**What is being asked:** Restate the whole listing below word for word and keep the images out.

**Recorded data:**
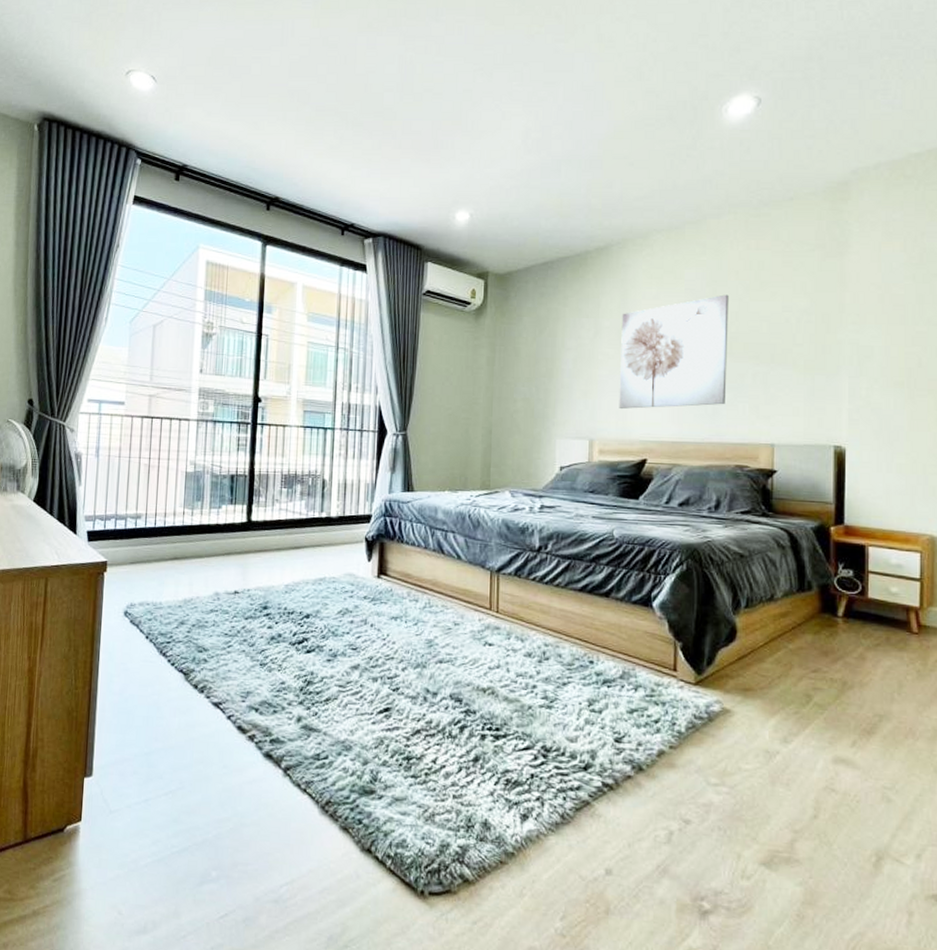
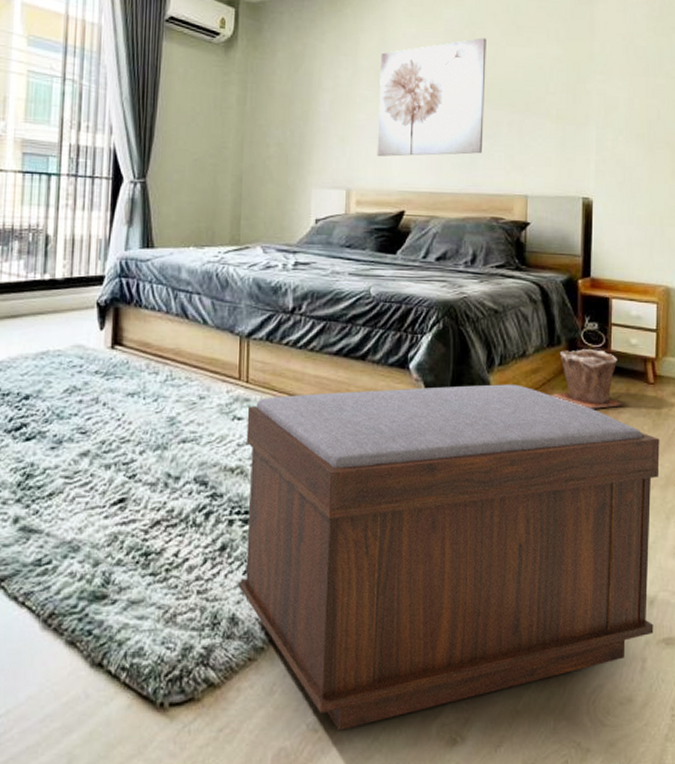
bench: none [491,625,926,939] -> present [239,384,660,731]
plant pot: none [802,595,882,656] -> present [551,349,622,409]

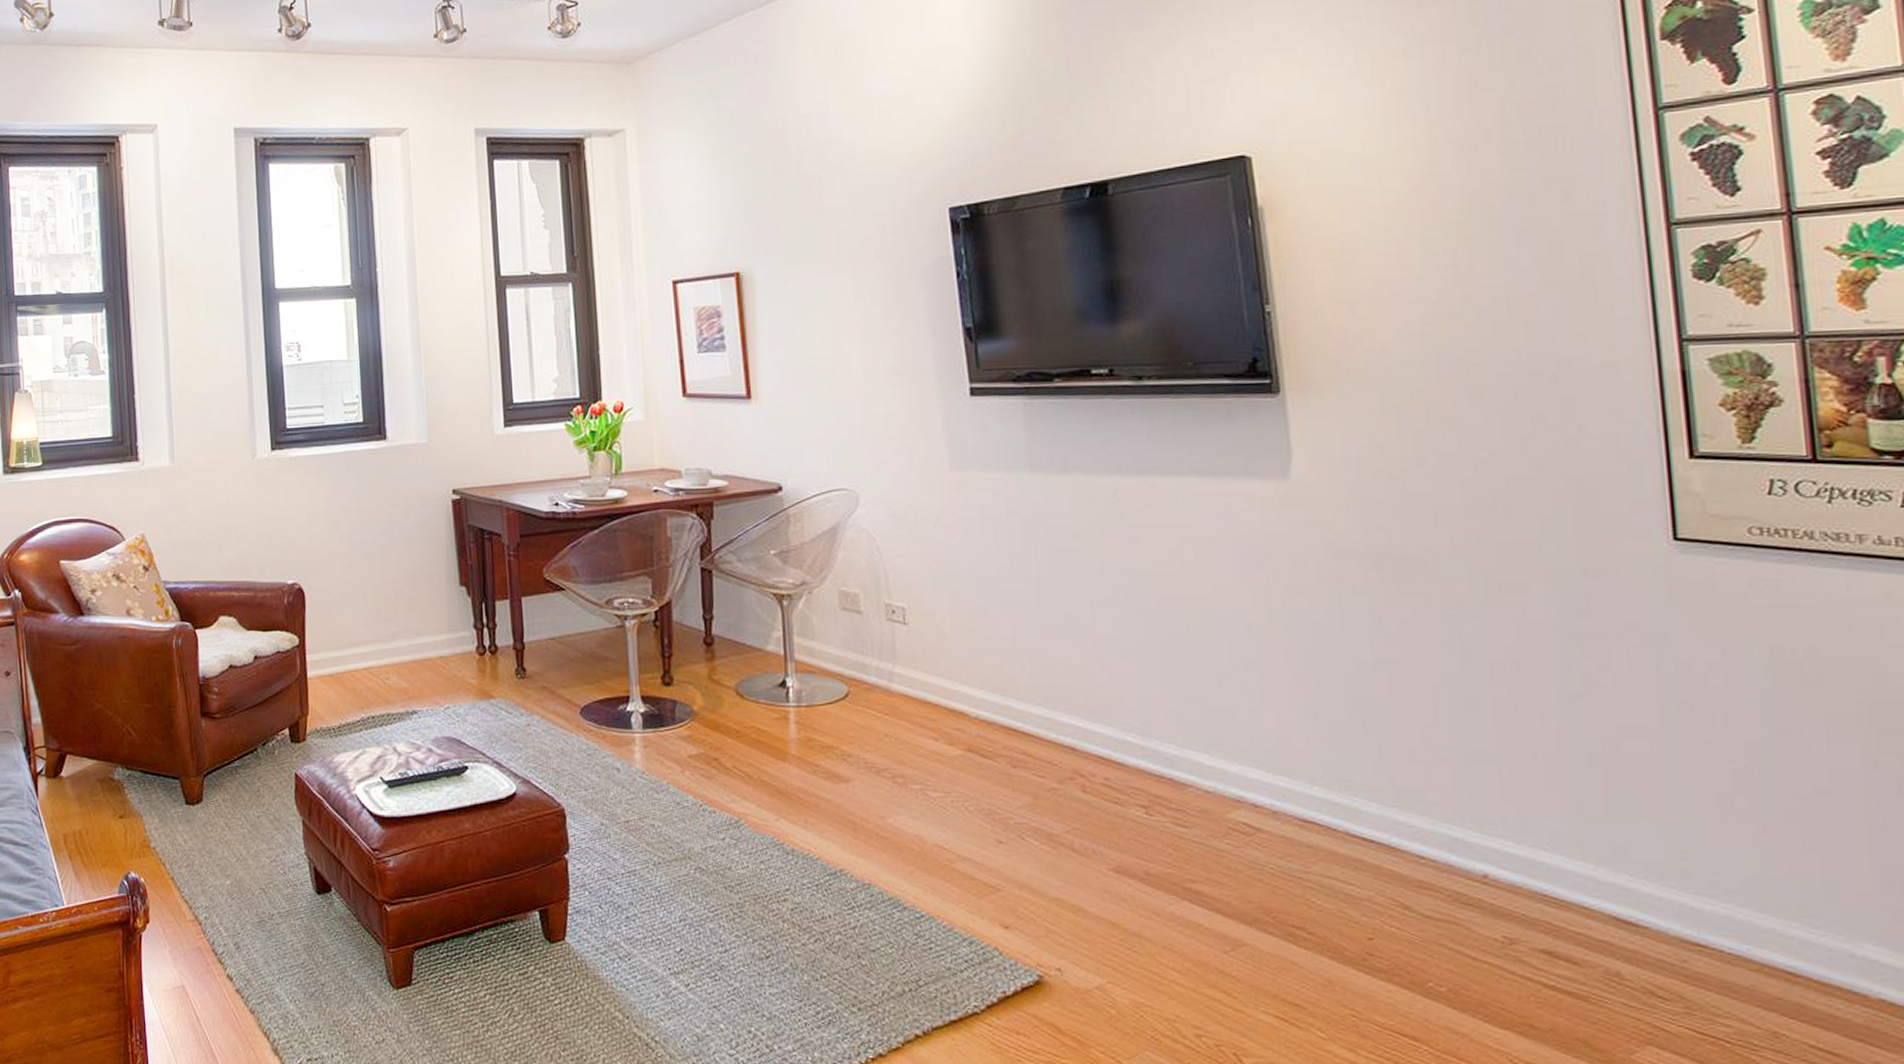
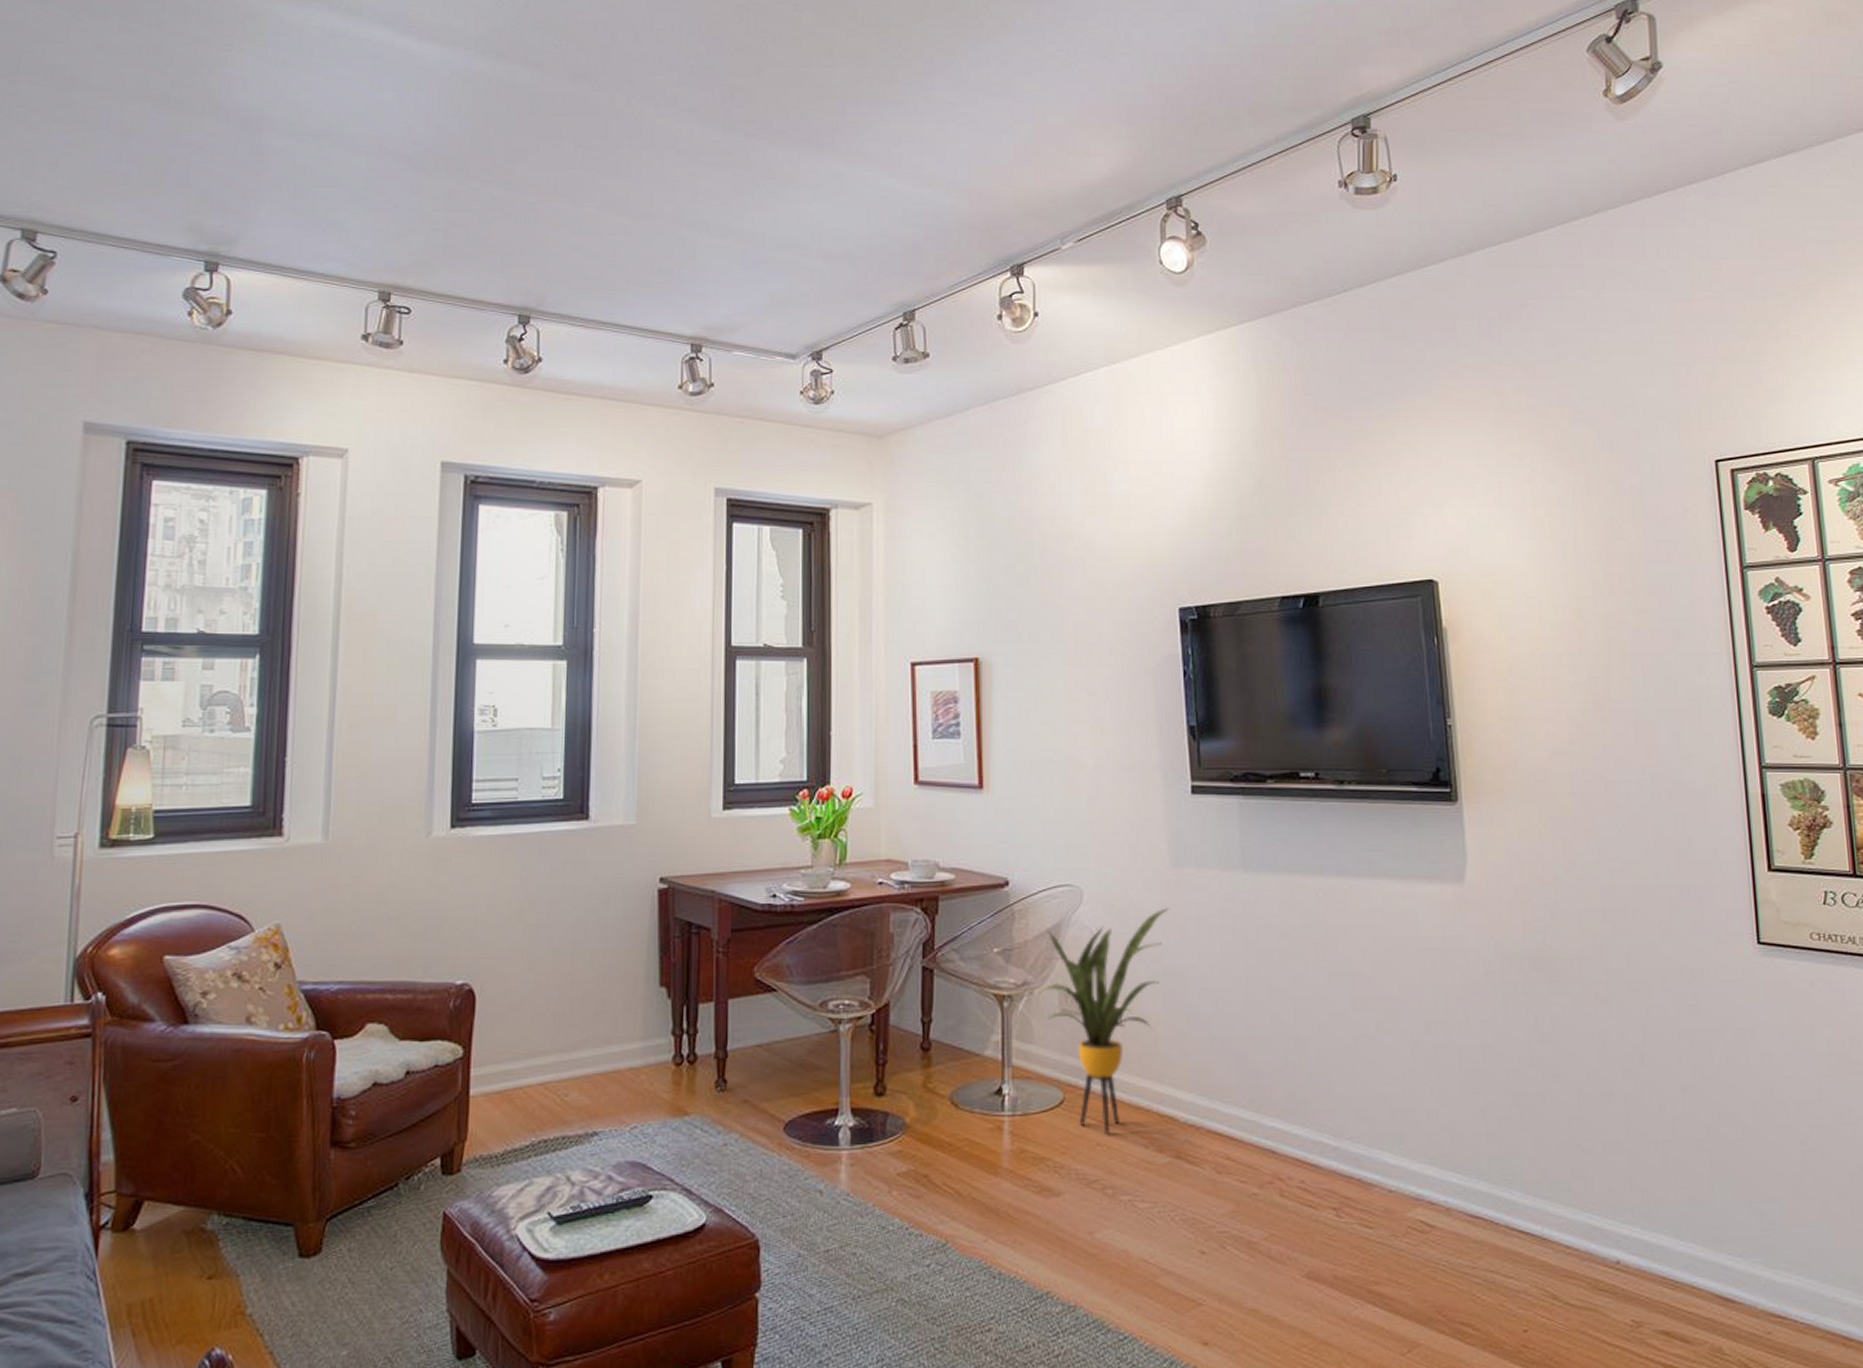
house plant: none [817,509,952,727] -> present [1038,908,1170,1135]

**Result:**
bench: none [491,625,926,939] -> present [239,384,660,731]
plant pot: none [802,595,882,656] -> present [551,349,622,409]

house plant: none [817,509,952,727] -> present [1038,908,1170,1135]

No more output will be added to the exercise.